+++ STUDY TEXT +++

“If there’s a book that you want to read, but it hasn’t been written yet, then you must write it.”
― Toni Morrison

10 Lessons I Learned While Writing My First Novel

Within the last week, I’ve completed the final round of revisions on my first novel and started querying agents.

Woo! Huzzah! Happy dances all around.

10 Lessons I Learned While Writing My First Novel

 

It’s been a long road… I started this novel about four-and-a-half years ago. It was my first novel, my first serious creative writing venture, and I’ve grown a lot as a writer and as a person along the way.

Here are the top ten lessons I learned while writing my first novel:

1. Everything will take longer than you expect.

And that means everything. Think you can whip through that revision in a few weeks? Try a few months. Plan on querying agents by the new year? Maybe by the end of next year.

Art simply doesn’t play nicely with timelines. So instead of expecting it to cater to yours, plan on needing more time than you think you need.

+++ DATA EXTRACT +++

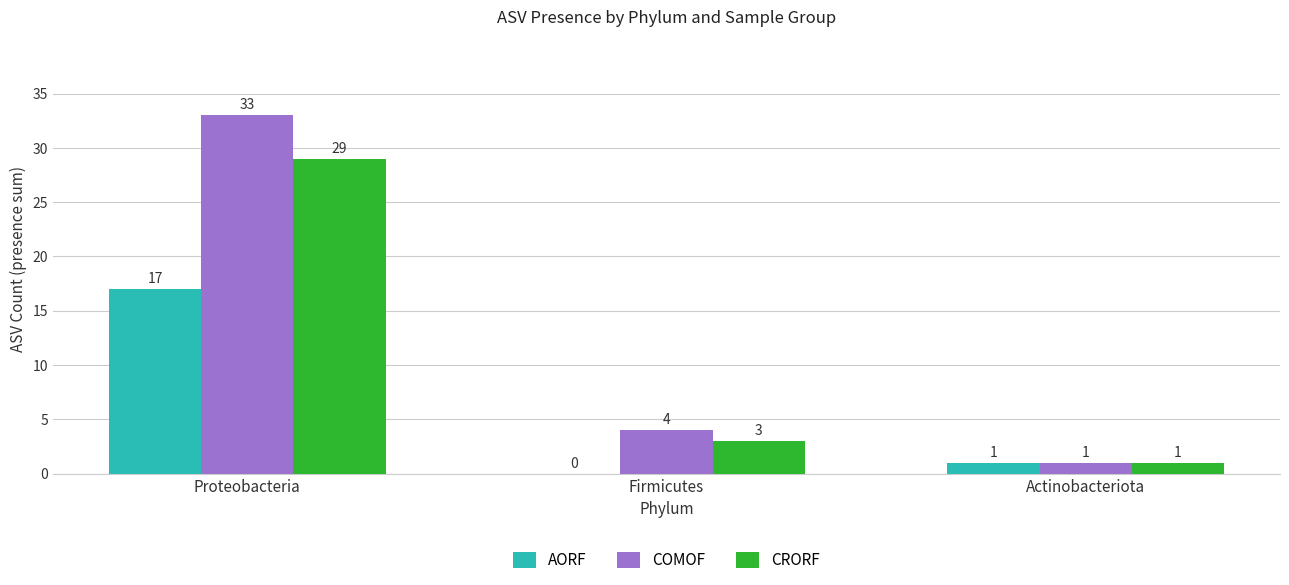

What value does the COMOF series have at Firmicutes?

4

+++
+++ DATA EXTRACT +++

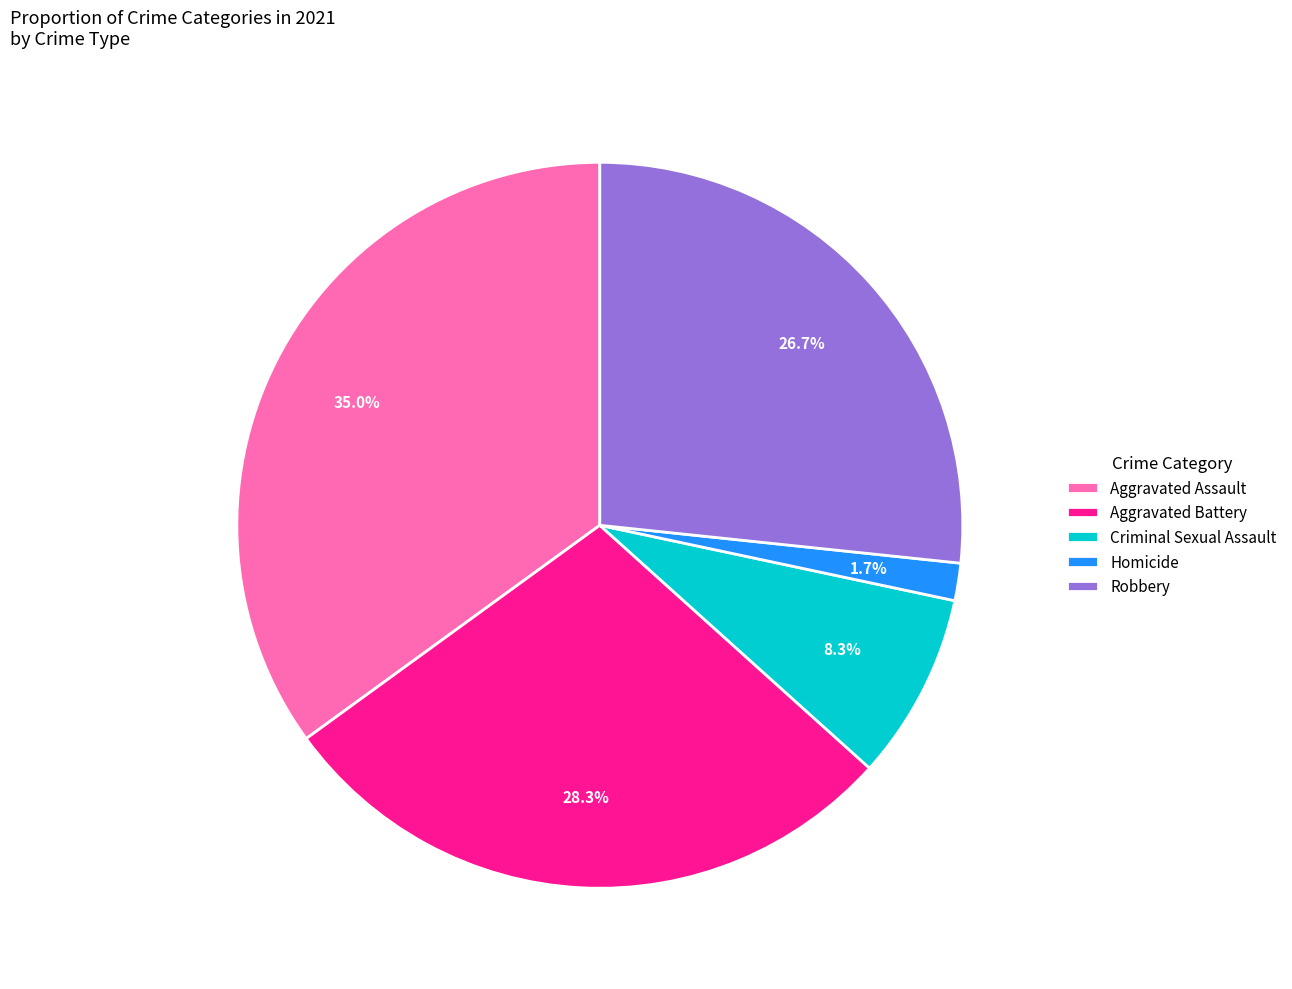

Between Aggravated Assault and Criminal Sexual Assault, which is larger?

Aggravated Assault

+++

**AIM OF THE TASK**
In the post on lessons learned while writing a first novel, how long before the post did the writer begin the novel?

**WRITTEN SOLUTION**
About four and a half years before.